そして出来れば1979年の市立川口の「二つの交響的断章」や1980年の花輪高校のハチャトゥーリアンの交響曲第2番「鐘」も
是非聴いてみたいものです。

1978年の秋田南なのですけど、前年と前々年においては、 ペトルーシュカと春の祭典というストラヴィンスキーの
バレエ音楽路線を圧倒的名演でもって後世に間違いなく語り継がれるべき演奏を聴かせてくれていましたけど。
この年、1978年からは路線変更を行い、この年から1982年までは邦人路線においては、
ストラヴィンスキー以上の素晴らしい感覚で研ぎ澄まされた演奏を後世の私たちに残してくれていて、
いわばこの年は、秋田南の偉大な邦人作品シリーズの始まりの年という記念すべき年でもありました。

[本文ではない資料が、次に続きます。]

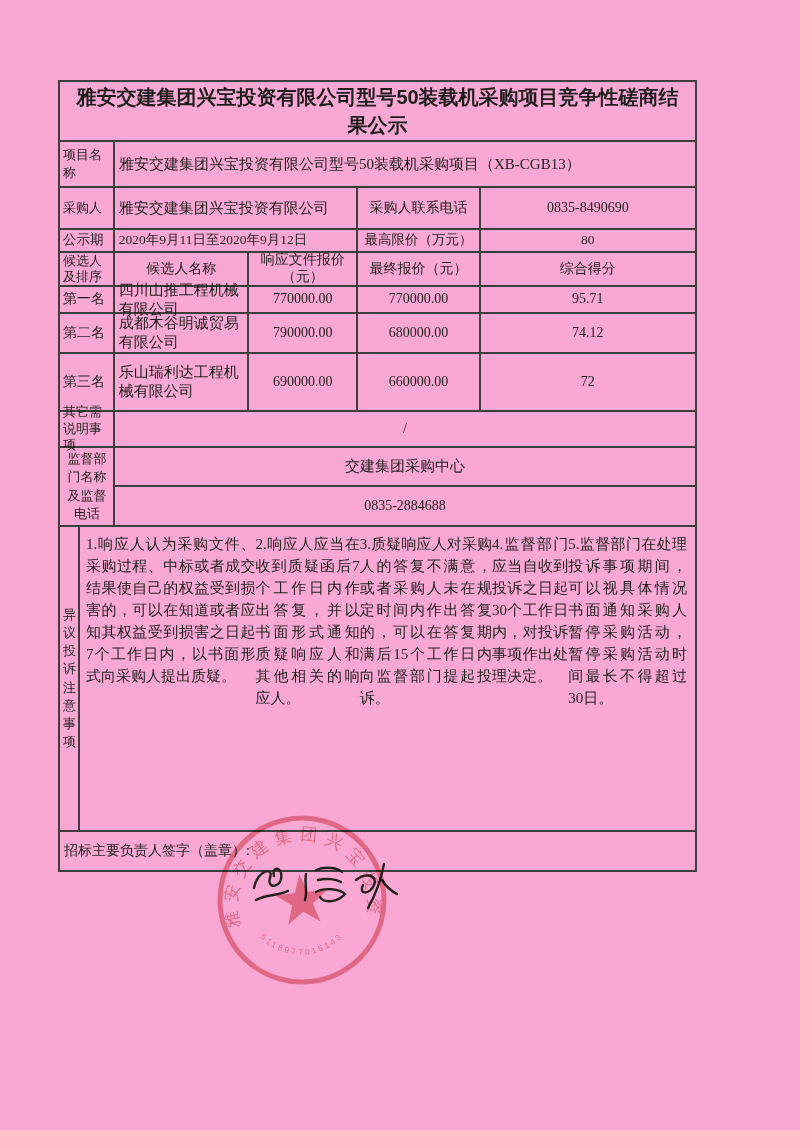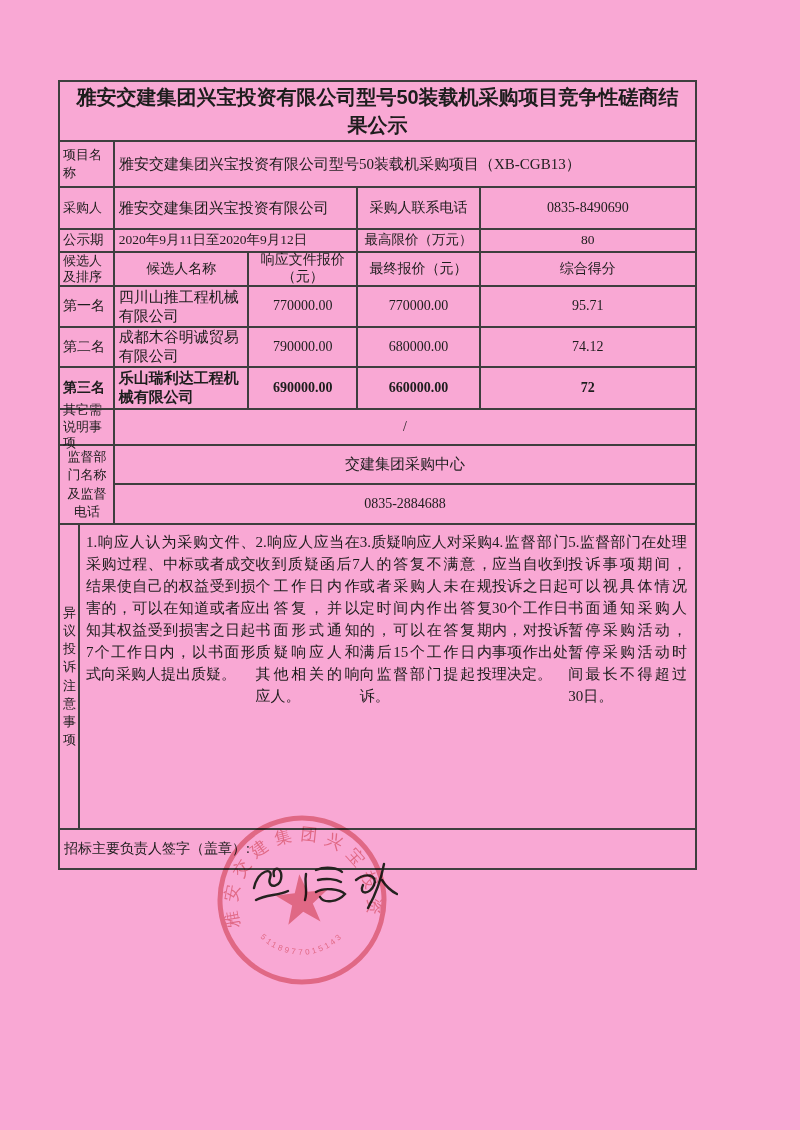"第一名" .r-c1 { height: 41px -> 27px }
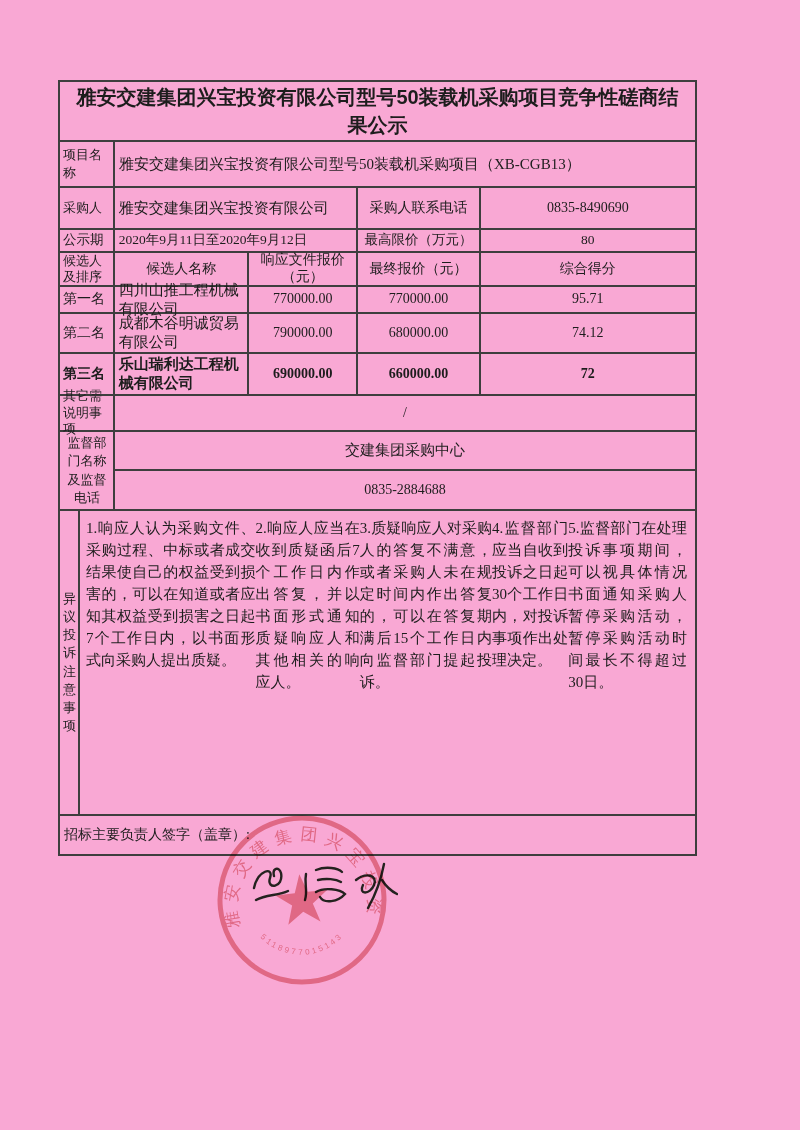"第三名" .r-c3 { font-weight: bold -> none; height: 42px -> 58px }
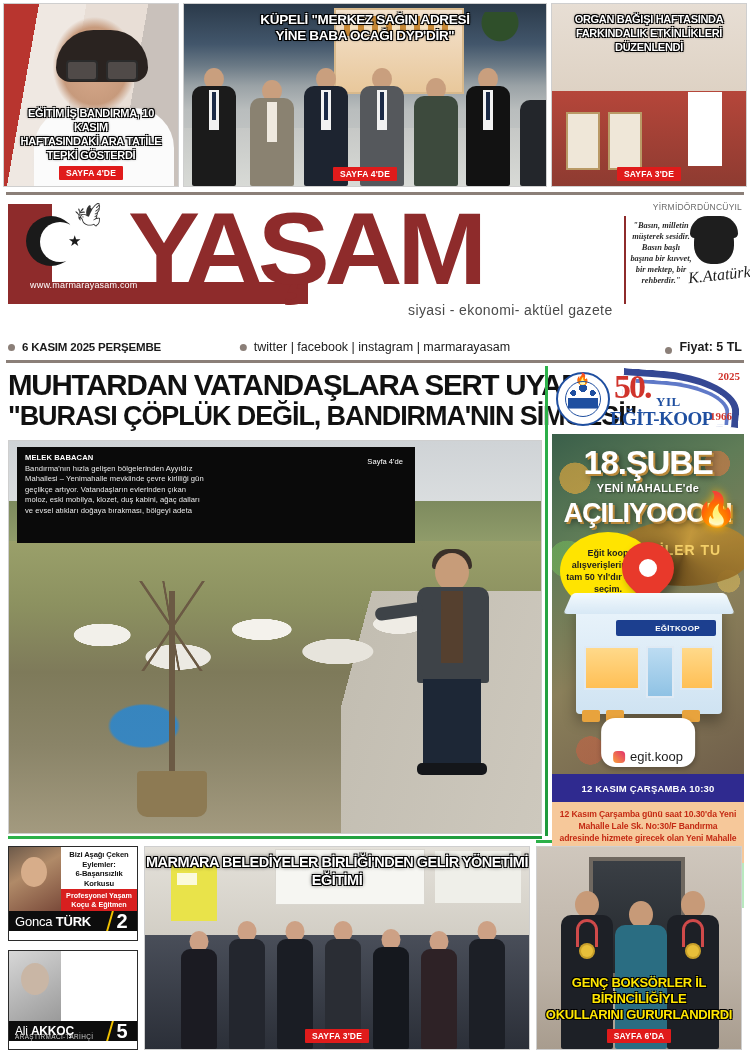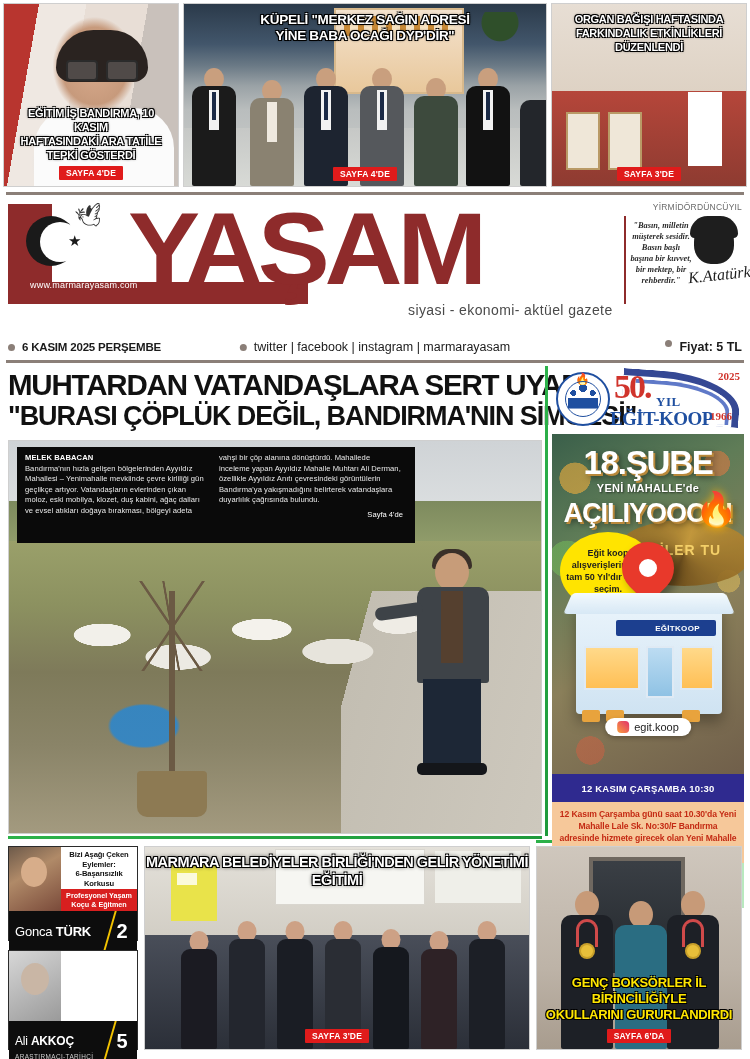"Fiyat: 5 TL" .db-price { align-items: flex-start -> flex-end }
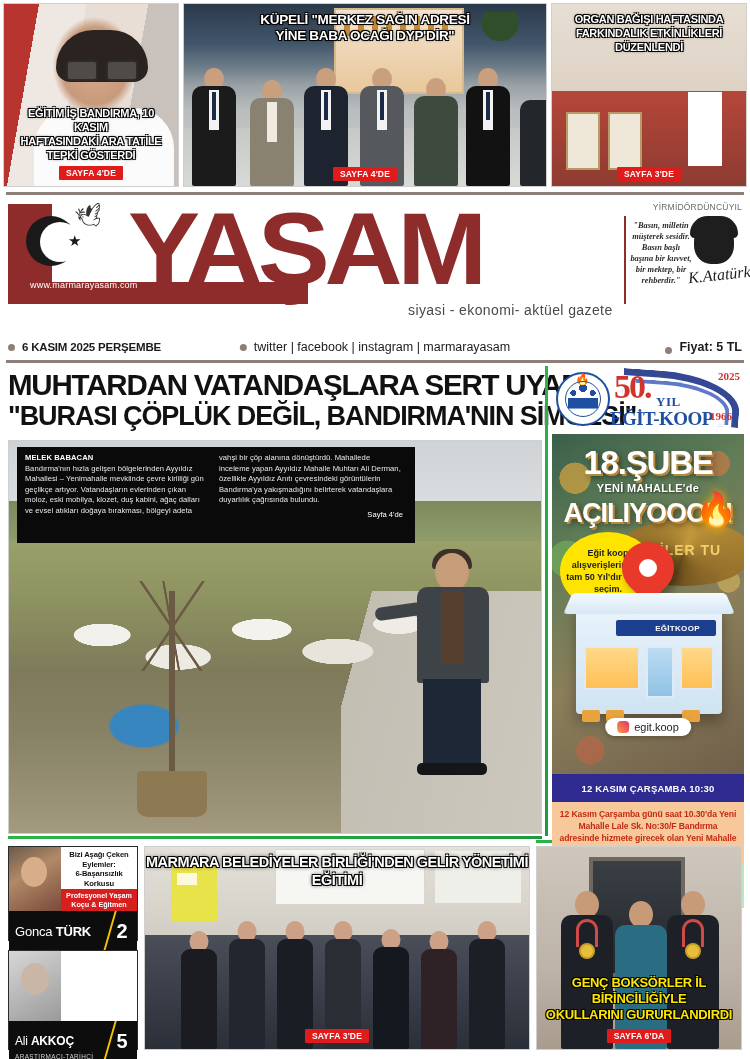"vahşi bir çöp alanına dönüştürdü." div.mp-body { html: <div>vahşi bir çöp alanına dönüştürdü. Mahallede inceleme yapan Ayyıldız Mahalle Muhtarı Ali Derman, özellikle Ayyıldız Anıtı çevresindeki görüntülerin Bandırma'ya yakışmadığını belirterek vatandaşlara duyarlılık çağrısında bulundu.</div> -> none }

1978年の秋田南の演奏なのですけど、パターンとしては前年の1977年の構成と似ている感じがあります。
端正で正統派の雰囲気が漂う課題曲に対してあまりにも大胆不敵な自由曲という課題曲と自由曲の構成において
共通性があるようにも感じられます。
自由曲の管弦楽のための協奏曲は課題曲で見せつけた端正な仕上がり・正攻法みたいな感じではなくて
むしろ積極的に冒険している感じが漂います。
ホルンの高音域とかクラリネットの細かい動きとかトランペットの鋭い切れ味とか 技術的にはとにてつもなく高い水準を
求められる曲なのに、 そうした難しさは微塵も感じさせないで、確実に指揮者の高橋紘一先生から求められている音と表現を
立派に音にされていると思います。
三善晃の「交響三章」の世界を更にぐぐっと凝縮させたこの研ぎ澄まされた世界を見事に表現していると思います。
プロでも手に余る難解なこの曲をアマチュアの高校生が、しかも吹奏楽というアレンジ版という変化球を駆使して
ここまで立派な音楽的表現が出来ている事自体が奇跡だと私は今でも確信しています!!

上記で書いた通り三つの部分から構成されているのですけど、Ⅰのめまぐるしい変化に各管楽器が立派に対応できている事や
Ⅱの木管の艶っぽい響きが素晴らしいですし、Ⅲのホルンの荒ぶる調べが大変印象的です。
演奏終了後に、ブラボーという声援がこの時代しては珍しく入っていますけど(多分OBなのかもしれないです・・)
あれはやらせとかそういうのではなくて むしろ感極まった自然体としての唸り声みたいにも聞こえてしまうほど
とにかく見事な演奏でした。

最後に・・三善晃の「管弦楽のための協奏曲」の全国大会演奏の中で、秋田南以外として大変印象に残る演奏が
あるのですけど、それが1993年に八戸北高校が演奏したものでした。

前年度の1992年のホールジンガーの「春になって、王達が戦いに出かけるに及んで」の
とてつもない雑で粗野で荒削りのとんでもない演奏なのですけど、奏者と指揮者の熱い気持ちがひしひしと伝わってくる
あの演奏と93年の「管弦楽のための協奏曲」のクールで精密な演奏のあのとてつもない落差にはいつ聴いても
驚かされるものがあります。
この時の指揮者の佐々木先生の事は当ブログの吹奏楽カテゴリの中の「1981年~82年の東北大会」で色々と書いた記憶が
ありますけど、あの時のシベリウスの1番とかマーラーの1番のように佐々木先生は内向的な演奏を好む傾向が
あるのかねもしれないですけど、
92年の「春になって・・」のエネルギー大爆発の演奏は極めて意外でそのギャップがとても痛快に感じたものでしたけど、
改めて93年の「管弦楽のための協奏曲」の演奏を聴くと、
「佐々木先生にはこうした緻密な演奏がよく似合うのかも・・と感じたものでした。

指揮者の先生が、学校のチームカラーや「これまでの伝統にばかりにこだわって
毎年毎年生徒たちに同じような型をはめこんでしまうよりは、佐々木先生のように
その年の生徒さん達の個性や音質等に合わせて演奏スタイルとかを変えていった方が、
むしろ高校生にとっては自然体なのかもしれないです。

八戸北高校の92年と93年のあまりにも極端な演奏スタイルの違いから、ふとそのようにも感じたものでした。